WHAT IS REQUIRED |
At the line containing "RÁDIO NOVA MPB", begin an exact copy, and continue through the last line of the entries below. Leave out any pictures.

(Transcribed page contents)

--------------------------------

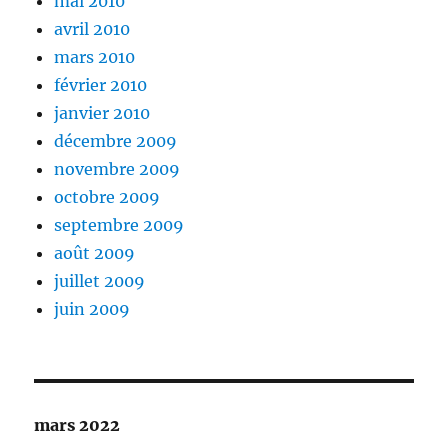
mai 2010
avril 2010
mars 2010
février 2010
janvier 2010
décembre 2009
novembre 2009
octobre 2009
septembre 2009
août 2009
juillet 2009
juin 2009
mars 2022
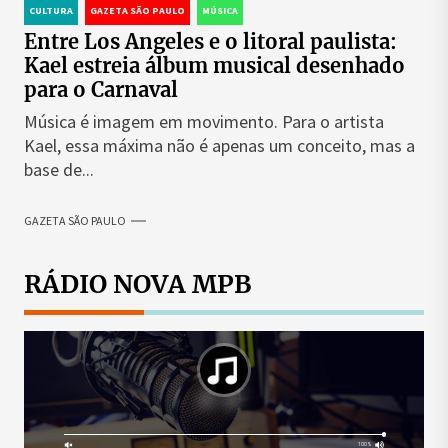
CULTURA
GAZETA SÃO PAULO
MÚSICA
Entre Los Angeles e o litoral paulista:
Kael estreia álbum musical desenhado
para o Carnaval
Música é imagem em movimento. Para o artista
Kael, essa máxima não é apenas um conceito, mas a
base de...
GAZETA SÃO PAULO
RÁDIO NOVA MPB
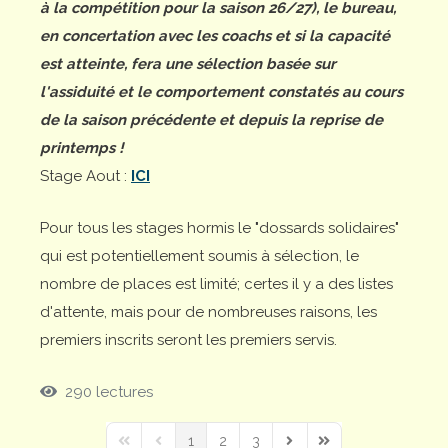
à la compétition pour la saison 26/27), le bureau,
en concertation avec les coachs et si la capacité
est atteinte, fera une sélection basée sur
l'assiduité et le comportement constatés au cours
de la saison précédente et depuis la reprise de
printemps !
Stage Aout :
ICI
Pour tous les stages hormis le "dossards solidaires"
qui est potentiellement soumis à sélection, le
nombre de places est limité; certes il y a des listes
d'attente, mais pour de nombreuses raisons, les
premiers inscrits seront les premiers servis.
290 lectures
1
2
3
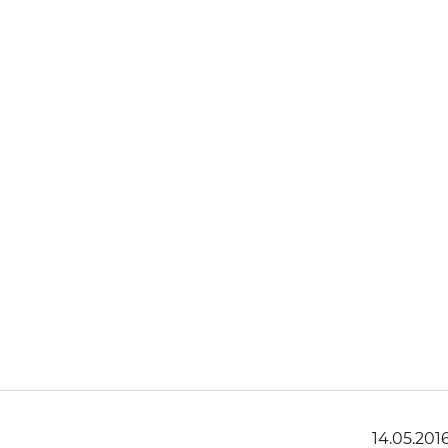
14.05.201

--------------------------------

WRITTEN RESPONSE |
RÁDIO NOVA MPB
à la compétition pour la saison 26/27), le bureau,
en concertation avec les coachs et si la capacité
est atteinte, fera une sélection basée sur
l'assiduité et le comportement constatés au cours
de la saison précédente et depuis la reprise de
printemps !
Stage Aout :
ICI
Pour tous les stages hormis le "dossards solidaires"
qui est potentiellement soumis à sélection, le
nombre de places est limité; certes il y a des listes
d'attente, mais pour de nombreuses raisons, les
premiers inscrits seront les premiers servis.
290 lectures
1
2
3
14.05.201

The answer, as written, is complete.